Union of African-American tenant farmers

The Progressive Farmers and Household Union of America was a union of African-American tenant farmers and sharecroppers, organized by Robert L. Hill. A meeting of this union near Elaine, Arkansas, was disrupted on the evening of September 30, 1919. The fatal shooting of a white man sparked retaliation by whites; hundreds poured into the area, attacking blacks on sight and resulting in the Elaine massacre, believed to be the deadliest in American history.

==Background==
The Progressive Farmers and Household Union of America was formed by Robert L. Hill of Winchester, Arkansas, a black tenant farmer. He claimed chapters in 15 to 20 counties, and the union had several lodges in the Elaine area.

In late 1919 the union organized resistance among blacks in the Elaine area: black women stopped working in domestic positions in white households, and the union demanded higher wages for cotton pickers. The union had also hired lawyers at the state capital and planned to sue landlords for shares allegedly withheld from tenant farmers and sharecroppers.

==Elaine massacre==

The union was largely destroyed by the violent riots and white repression that followed in Phillips County. Hundreds of whites formed militias to hunt down blacks throughout the county and suppress what they claimed was an "insurrection". The Governor of Arkansas, Charles Hillman Brough, led a detachment of federal troops into the county, and hundreds of blacks were arrested. A total of five whites and an estimated 100–237 blacks were killed in the following days, some by troops. Other blacks were required to have passes signed by military authorities and attested by a reputable white citizen in order to move about in public. In the week after the shooting, roving bands of whites and federal troops killed an estimated 100 to 200 blacks in the area.

After the violence, a grand jury, made up of all-white local landlords and merchants, decided who would be indicted. Those black men willing to testify against others and who agreed to work on whatever terms their landlords set for them were freed. Blacks labeled as ringleaders or who were judged "unreliable" were indicted. According to the affidavits later supplied by the defendants, many of the prisoners had been beaten, whipped or tortured by electric shocks to extract testimony or confessions; they were threatened with death if they were to recant such testimony.

Robert Hill escaped to the state of Kansas during the first days of the riot. He was arrested there but the governor refused to extradite him to Arkansas to face charges.

Some 122 blacks were indicted in Arkansas, with 73 charged with murder; no whites were prosecuted. Many suspects were beaten and tortured through electric shock to elicit forced testimony. The trials by all-white juries were dominated by armed whites milling around outside the courthouse, with some armed men inside the courtroom.

Twelve men were convicted of murder and sentenced to death. Their appeals took two tracks, with six men (Ware et al.) winning reversals of their convictions in state court; they were retried and convicted, but won another appeal in the state supreme court. They were released in 1923 under Arkansas law after the state failed to retry them within two years.

The convictions of the remaining six defendants (Moore et al.) were eventually reversed by the United States Supreme Court in Moore v.

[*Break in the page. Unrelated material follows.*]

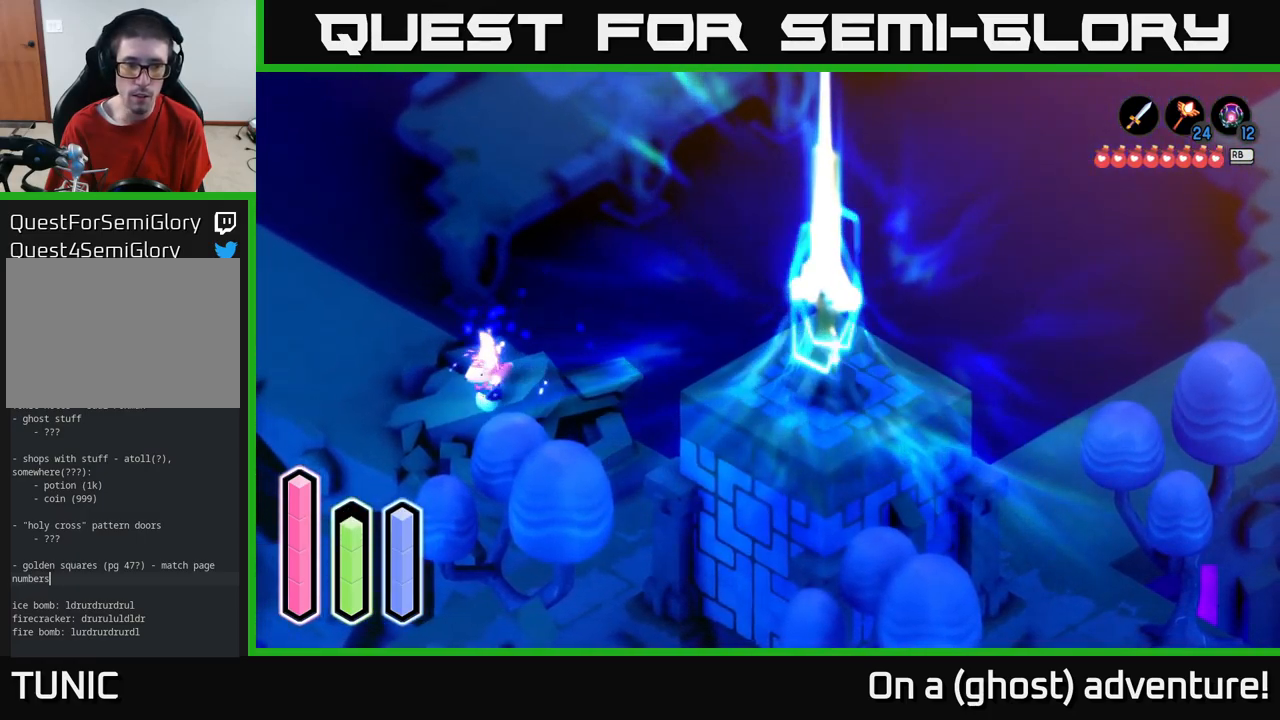
{"buttons": ["A"], "left_stick": "left", "right_stick": "center", "events": [[17, "left_stick", "down"], [34, "A", "up"], [217, "left_stick", "left"], [384, "A", "down"]]}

Dempsey , on the basis of violation of their right to due process because of the conditions of the trial and related publicity. This was an important precedent for the Supreme Court to review state criminal trials through application of the Bill of Rights. The NAACP, which had helped fund and commission the defense team, strengthened its reputation for working on behalf of African Americans. Walter F. White, the NAACP field secretary who had investigated the riot in the field, gained renown for his reporting on the massacre, including its high number of black fatalities. He later served for decades as executive secretary of the NAACP.